→ WHAT IS EXPECTED:
Can you quote the Thanksgiving and cookie-baking post below in full, word for word?

→ DOCUMENT SECTION:
■ ■ ■ ■ ■ ■ ■

Monday, November 30, 2009

Thanksgiving wrap-up and fabulous baking party

Thanksgiving past in a whirlwind of eating - and very little cooking on my part. I was treated to two fabulous Thanksgivings by my grandmother and sister. Grandma cooks old school, she uses lard. Yikes! But it was so good. She even made pumpkin pie with pumpkins that my sister grew, now that is scratch! Grandma also made my favorite cookies, a German/family cookie called Spitzbueben. They are yummy but such a pain in the rear, maybe when Christmas rolls around I will get into the spirit and bake some...we'll see. It was also the first Thanksgiving that my sister and her husband hosted, and it was really tasty!

My contribution? Fairly limited. I made the pumpkin cheesecake recipe again to take along to my sister's place. This time I used the regular canned pumpkin that the recipe calls for (not the Libby's Easy) and added my own spices but I don't think it baked as nice, it was really thick.

Today, I made up for some lost time. A friend of mine hosted a holiday cookie party and we baked cookies for almost 5 hours! Ok so there was a Chinese food/Love Actually break but we still had 5 times the number of cookies that we were capable of eating. All the girls will be taking cookies to work tomorrow, at least that's my plan. It was a super cute party theme. I'm thinking of throwing something similar but just making some sugar cookies in advance and having the girls come over for decorating. A great way to get into the holiday spirit!

■ ■ ■ ■ ■ ■ ■

→ DATA SECTION:
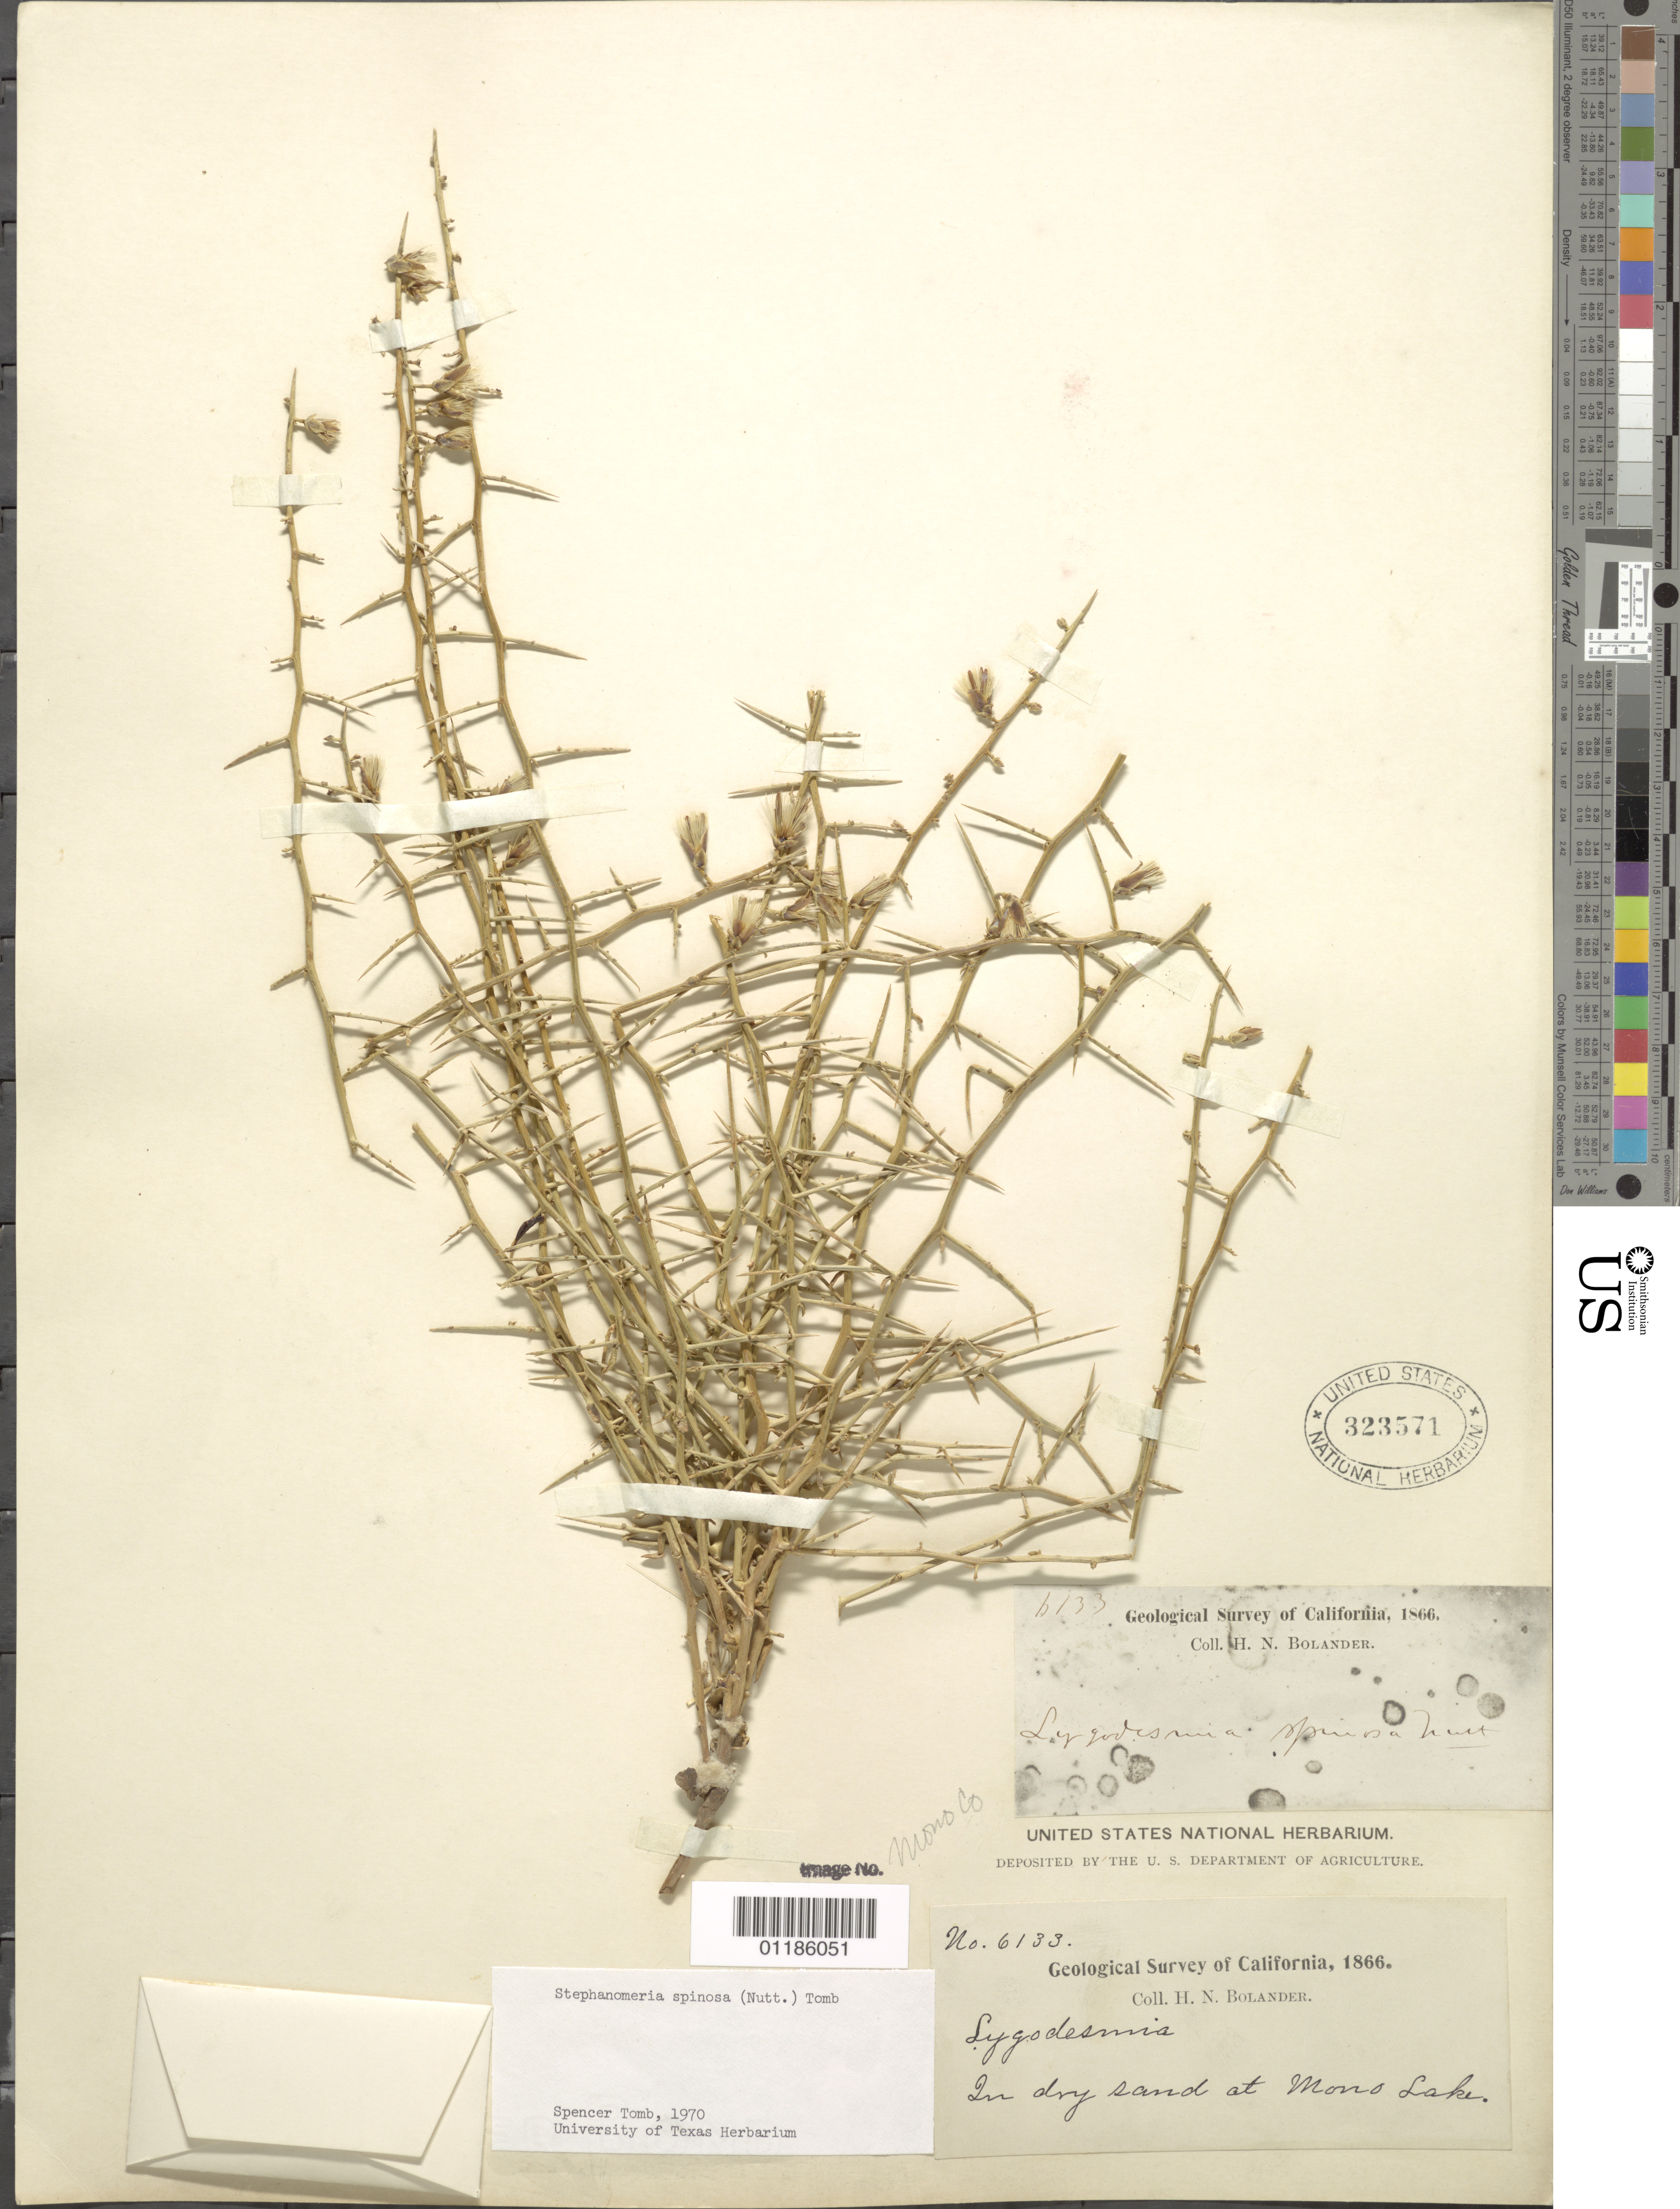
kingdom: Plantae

■ ■ ■ ■ ■ ■ ■

→ EXERCISE RESPONSE:
Monday, November 30, 2009

Thanksgiving wrap-up and fabulous baking party

Thanksgiving past in a whirlwind of eating - and very little cooking on my part. I was treated to two fabulous Thanksgivings by my grandmother and sister. Grandma cooks old school, she uses lard. Yikes! But it was so good. She even made pumpkin pie with pumpkins that my sister grew, now that is scratch! Grandma also made my favorite cookies, a German/family cookie called Spitzbueben. They are yummy but such a pain in the rear, maybe when Christmas rolls around I will get into the spirit and bake some...we'll see. It was also the first Thanksgiving that my sister and her husband hosted, and it was really tasty!

My contribution? Fairly limited. I made the pumpkin cheesecake recipe again to take along to my sister's place. This time I used the regular canned pumpkin that the recipe calls for (not the Libby's Easy) and added my own spices but I don't think it baked as nice, it was really thick.

Today, I made up for some lost time. A friend of mine hosted a holiday cookie party and we baked cookies for almost 5 hours! Ok so there was a Chinese food/Love Actually break but we still had 5 times the number of cookies that we were capable of eating. All the girls will be taking cookies to work tomorrow, at least that's my plan. It was a super cute party theme. I'm thinking of throwing something similar but just making some sugar cookies in advance and having the girls come over for decorating. A great way to get into the holiday spirit!